I’d been moving toward him, but that stopped me. I wanted him to remember meeting me when we were outside our bodies, but now that he did, it took my breath away.
“I remember you,” he called, loping toward me. He laughed. “You took us to the Lincoln monument and the Great Wall of China.”
He stopped to catch his breath a few yards away. “You took us to the Eiffel Tower.” He dropped to one knee, exhausted but smiling. “And you were freaked out when I took us to the moon.”
“It was scary,” I told him. I couldn’t move—I was as light and breathless as if he’d lifted me straight up into the sky.
He got to his feet and walked the rest of the distance. “You.” He shook his head. “You took us to a volcano.” When he got to me, he took my shoulders and held me at arm’s distance. “We had a fight.”
I nodded.
“You told me to go away.” Then he released me, took a step back, looking astonished. “But you waited for me.”
“Of course I did.”
He gasped in a breath and came at me. The first kiss knocked us to our knees. “You told me I wasn’t dead,” he remembered.
“You drew a line down the middle of the field,” I laughed.
“I did!” He pulled us into the grass and held me so tight, I could hardly catch my breath. “What a stupid ass!” he laughed. “You took me to Paris and I took you to the bumper cars at Fun Zone! I’m such a loser.”
“You took me to a magic waterfall,” I reminded him. “You stopped time.”

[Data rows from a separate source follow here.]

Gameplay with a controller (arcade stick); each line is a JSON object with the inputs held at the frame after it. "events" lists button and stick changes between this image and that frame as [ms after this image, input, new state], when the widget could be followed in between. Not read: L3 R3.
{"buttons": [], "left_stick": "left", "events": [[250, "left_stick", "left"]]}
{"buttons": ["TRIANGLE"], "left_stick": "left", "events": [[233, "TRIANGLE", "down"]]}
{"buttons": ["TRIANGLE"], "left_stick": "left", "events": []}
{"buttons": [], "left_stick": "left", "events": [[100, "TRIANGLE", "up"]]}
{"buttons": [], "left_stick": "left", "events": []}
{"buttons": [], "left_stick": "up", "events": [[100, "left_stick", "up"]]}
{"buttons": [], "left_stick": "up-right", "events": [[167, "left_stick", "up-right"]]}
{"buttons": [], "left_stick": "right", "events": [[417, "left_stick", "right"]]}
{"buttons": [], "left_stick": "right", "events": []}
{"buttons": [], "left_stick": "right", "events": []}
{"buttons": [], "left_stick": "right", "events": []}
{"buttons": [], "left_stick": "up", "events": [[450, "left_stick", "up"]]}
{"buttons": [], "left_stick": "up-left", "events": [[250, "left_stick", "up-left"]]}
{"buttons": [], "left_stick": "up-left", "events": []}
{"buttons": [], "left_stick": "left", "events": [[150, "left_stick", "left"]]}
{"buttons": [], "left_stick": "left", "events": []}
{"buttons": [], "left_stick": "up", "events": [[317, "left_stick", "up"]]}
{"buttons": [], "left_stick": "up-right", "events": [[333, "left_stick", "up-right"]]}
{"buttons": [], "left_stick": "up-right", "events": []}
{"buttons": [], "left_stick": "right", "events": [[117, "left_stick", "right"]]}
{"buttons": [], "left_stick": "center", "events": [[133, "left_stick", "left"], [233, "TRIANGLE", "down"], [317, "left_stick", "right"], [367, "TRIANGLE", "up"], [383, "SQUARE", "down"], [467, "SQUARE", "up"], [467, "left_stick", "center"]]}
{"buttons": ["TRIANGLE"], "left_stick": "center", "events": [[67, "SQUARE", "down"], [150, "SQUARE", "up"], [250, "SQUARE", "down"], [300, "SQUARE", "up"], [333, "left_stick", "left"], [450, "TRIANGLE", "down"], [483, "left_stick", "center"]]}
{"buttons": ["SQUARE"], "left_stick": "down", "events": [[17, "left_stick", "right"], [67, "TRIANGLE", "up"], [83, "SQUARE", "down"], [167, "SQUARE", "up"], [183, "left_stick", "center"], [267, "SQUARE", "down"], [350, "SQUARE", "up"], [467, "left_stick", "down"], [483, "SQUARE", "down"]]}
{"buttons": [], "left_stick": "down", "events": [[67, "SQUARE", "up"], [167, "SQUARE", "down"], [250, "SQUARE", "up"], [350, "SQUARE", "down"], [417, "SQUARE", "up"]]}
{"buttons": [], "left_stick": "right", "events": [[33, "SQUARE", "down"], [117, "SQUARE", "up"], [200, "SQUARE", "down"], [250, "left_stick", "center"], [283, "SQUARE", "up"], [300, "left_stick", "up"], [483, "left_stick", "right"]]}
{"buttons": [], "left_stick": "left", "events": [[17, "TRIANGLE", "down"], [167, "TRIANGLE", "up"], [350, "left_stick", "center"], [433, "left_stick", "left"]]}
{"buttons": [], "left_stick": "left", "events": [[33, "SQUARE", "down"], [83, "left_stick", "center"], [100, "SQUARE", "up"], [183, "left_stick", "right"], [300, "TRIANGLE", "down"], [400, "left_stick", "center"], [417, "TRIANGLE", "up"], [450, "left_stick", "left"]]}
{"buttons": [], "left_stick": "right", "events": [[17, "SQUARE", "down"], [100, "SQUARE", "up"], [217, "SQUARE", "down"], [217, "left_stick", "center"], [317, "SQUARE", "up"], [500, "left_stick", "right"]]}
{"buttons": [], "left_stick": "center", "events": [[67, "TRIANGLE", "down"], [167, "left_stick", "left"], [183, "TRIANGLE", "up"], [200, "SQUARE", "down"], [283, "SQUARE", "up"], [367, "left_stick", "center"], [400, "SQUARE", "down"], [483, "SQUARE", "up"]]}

We lay tangled up in each other, leg over leg, fingers in each other’s hair. And that’s when I realized what the kites had been. Our spirits had flown toward each other when the ghosts had come together in the bodies we’d left behind.
Bless them,
I thought.
Bless the souls that flew us together and tangled us up.
“Oh my God,” he sighed, staring into my eyes. “I’m going to jail.”
“Why?” For a moment I was frightened, but he laughed.
“That bike back there,” he confessed. “I stole it.”
“It’ll be okay,” I told him. “I’m holding on to you. Where you go, I go.”
CHAPTER 30
T
IME IS A RIBBON, A DELICATE ORGANDY,
so thin that you can see through it to the layer of time below and the layer above. Moments overlapping, lying on top of each other. In this way, past things and things yet-to-be are happening together. The hurt and the healing. The death and the reconciliation in heaven. The childhood and the womanhood. The first glance and the first kiss and the last.
This must be true, for I can see through this moment not only to my recent past and my far past, but into the next moment and the distant future. There was a child, my own little girl. And there will be another child. Not of Helen and James, but a little boy with Jenny’s gold hair and Billy’s eyes. Someday.
And if time is a ribbon, surely it could be rolled out all together, then looped on its spindle the other way ’round. Then one could unspool it backwards.
Instead of nearly knocking her down, a woman at a shop door catches Jenny and sets her on her feet. Holy water flies back into the pitcher of an angry woman as she stands over a frightened girl. Instead of walking backwards into the dark, I walk forward toward Jenny’s window, where I see her waiting for me to speak to her, the back of her hand lifted to the empty air. Messages James and I once wrote fold themselves back up and hide in Billy’s pocket. Jenny lies in her backyard as I recite a poem in reverse:
Seep we down as all us of mud make, deep press time of layers .
.
.
Jenny sees a forgotten boy beside her in the mirror, but then turns and the recognition fades from her eyes. Then in a bathtub, instead of waking, she falls back into the water and becomes still. I lay naked with James in Billy’s rumpled bed and the image of our smiling faces fades off of a small square photograph, which flies back into the camera. In a hidden place between two school buildings, James takes back the sin of his kiss and sets me down on my feet again. After my first glimpse through Jenny’s eyes, I close them, shudder, and struggle my way out of her body as she sits beside her mother at a church picnic. I am blown away from Billy’s house up into a storm and thrown back to Mr. Brown’s window.
All these moments of reverse time are leading to my first moment with James. The fear of being noticed after a hundred years disappears as I look into a pair of autumn-colored eyes.